Skip the pictures. Copy all the rest of the records down exactly.

### Excerpted records

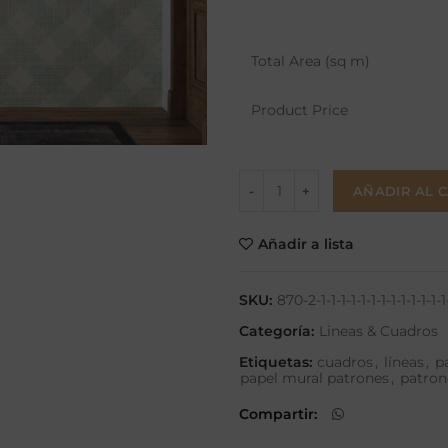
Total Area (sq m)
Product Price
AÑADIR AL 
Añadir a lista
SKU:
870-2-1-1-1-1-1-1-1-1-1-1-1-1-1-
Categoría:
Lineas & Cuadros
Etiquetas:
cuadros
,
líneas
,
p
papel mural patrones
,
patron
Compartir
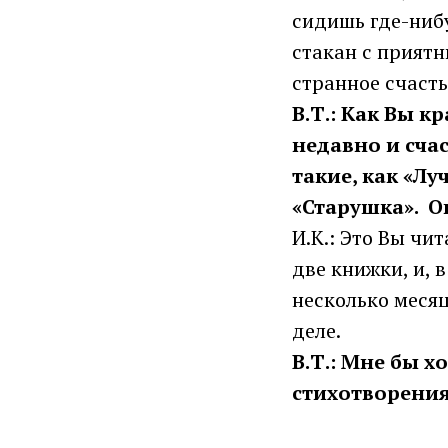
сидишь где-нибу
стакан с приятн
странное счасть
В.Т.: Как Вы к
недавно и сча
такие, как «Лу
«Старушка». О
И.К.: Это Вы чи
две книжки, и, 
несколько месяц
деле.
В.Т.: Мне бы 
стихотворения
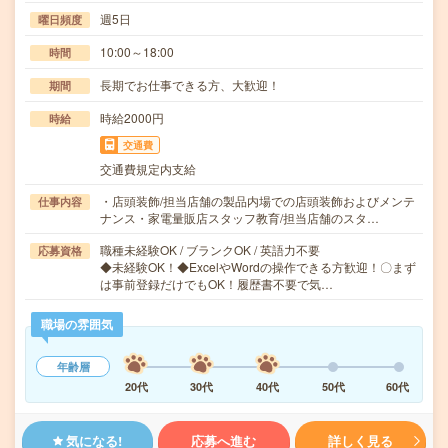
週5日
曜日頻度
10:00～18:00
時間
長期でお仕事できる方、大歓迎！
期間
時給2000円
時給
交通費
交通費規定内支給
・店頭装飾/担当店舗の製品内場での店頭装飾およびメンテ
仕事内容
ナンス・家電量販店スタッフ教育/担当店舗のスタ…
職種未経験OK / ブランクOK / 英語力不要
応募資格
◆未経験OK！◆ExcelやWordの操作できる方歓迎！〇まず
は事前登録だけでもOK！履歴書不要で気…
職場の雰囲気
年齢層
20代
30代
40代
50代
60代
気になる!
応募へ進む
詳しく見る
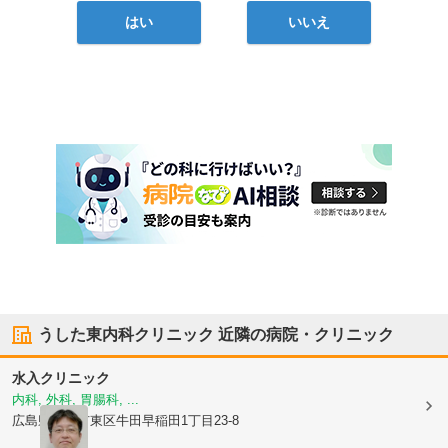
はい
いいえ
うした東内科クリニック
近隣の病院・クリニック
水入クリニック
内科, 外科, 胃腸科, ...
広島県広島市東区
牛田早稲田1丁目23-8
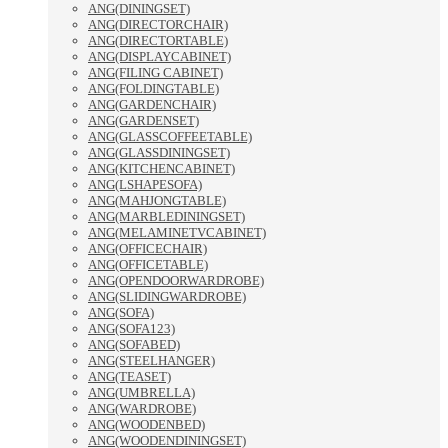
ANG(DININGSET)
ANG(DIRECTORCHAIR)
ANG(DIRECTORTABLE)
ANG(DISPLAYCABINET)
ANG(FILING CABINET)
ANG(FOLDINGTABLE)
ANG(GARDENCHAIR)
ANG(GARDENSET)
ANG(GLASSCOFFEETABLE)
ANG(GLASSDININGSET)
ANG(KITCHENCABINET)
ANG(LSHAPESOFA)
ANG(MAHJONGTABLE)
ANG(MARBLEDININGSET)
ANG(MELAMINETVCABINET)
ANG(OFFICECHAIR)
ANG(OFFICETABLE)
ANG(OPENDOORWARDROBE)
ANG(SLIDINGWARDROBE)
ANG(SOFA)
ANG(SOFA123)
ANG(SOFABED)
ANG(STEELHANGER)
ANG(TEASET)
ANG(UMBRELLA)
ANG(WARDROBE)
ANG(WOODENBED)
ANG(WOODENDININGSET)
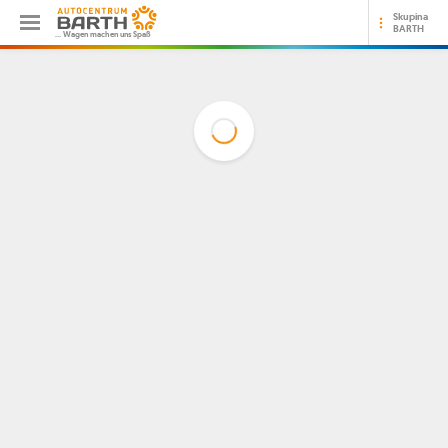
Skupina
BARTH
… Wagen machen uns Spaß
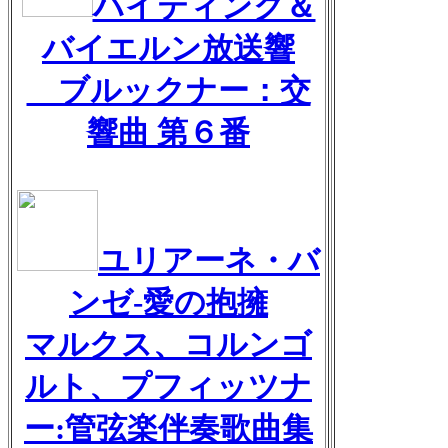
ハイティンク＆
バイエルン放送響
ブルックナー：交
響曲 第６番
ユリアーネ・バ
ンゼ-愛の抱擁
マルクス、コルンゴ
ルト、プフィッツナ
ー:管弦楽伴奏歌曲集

######

Response to this exercise
Total Area (sq m)
Product Price
AÑADIR AL 
Añadir a lista
SKU:
870-2-1-1-1-1-1-1-1-1-1-1-1-1-1-
Categoría:
Lineas & Cuadros
Etiquetas:
cuadros
,
líneas
,
p
papel mural patrones
,
patron
Compartir
сидишь где-нибу
стакан с приятн
странное счасть
В.Т.: Как Вы к
недавно и сча
такие, как «Лу
«Старушка». О
И.К.: Это Вы чи
две книжки, и, 
несколько месяц
деле.
В.Т.: Мне бы 
стихотворения
週5日
曜日頻度
10:00～18:00
時間
長期でお仕事できる方、大歓迎！
期間
時給2000円
時給
交通費
交通費規定内支給
・店頭装飾/担当店舗の製品内場での店頭装飾およびメンテ
仕事内容
ナンス・家電量販店スタッフ教育/担当店舗のスタ…
職種未経験OK / ブランクOK / 英語力不要
応募資格
◆未経験OK！◆ExcelやWordの操作できる方歓迎！〇まず
は事前登録だけでもOK！履歴書不要で気…
職場の雰囲気
年齢層
20代
30代
40代
50代
60代
気になる!
応募へ進む
詳しく見る
はい
いいえ
うした東内科クリニック
近隣の病院・クリニック
水入クリニック
内科, 外科, 胃腸科, ...
広島県広島市東区
牛田早稲田1丁目23-8
ANG(DININGSET)
ANG(DIRECTORCHAIR)
ANG(DIRECTORTABLE)
ANG(DISPLAYCABINET)
ANG(FILING CABINET)
ANG(FOLDINGTABLE)
ANG(GARDENCHAIR)
ANG(GARDENSET)
ANG(GLASSCOFFEETABLE)
ANG(GLASSDININGSET)
ANG(KITCHENCABINET)
ANG(LSHAPESOFA)
ANG(MAHJONGTABLE)
ANG(MARBLEDININGSET)
ANG(MELAMINETVCABINET)
ANG(OFFICECHAIR)
ANG(OFFICETABLE)
ANG(OPENDOORWARDROBE)
ANG(SLIDINGWARDROBE)
ANG(SOFA)
ANG(SOFA123)
ANG(SOFABED)
ANG(STEELHANGER)
ANG(TEASET)
ANG(UMBRELLA)
ANG(WARDROBE)
ANG(WOODENBED)
ANG(WOODENDININGSET)
Skupina
BARTH
… Wagen machen uns Spaß
ハイティンク＆
バイエルン放送響
ブルックナー：交
響曲 第６番
ユリアーネ・バ
ンゼ-愛の抱擁
マルクス、コルンゴ
ルト、プフィッツナ
ー:管弦楽伴奏歌曲集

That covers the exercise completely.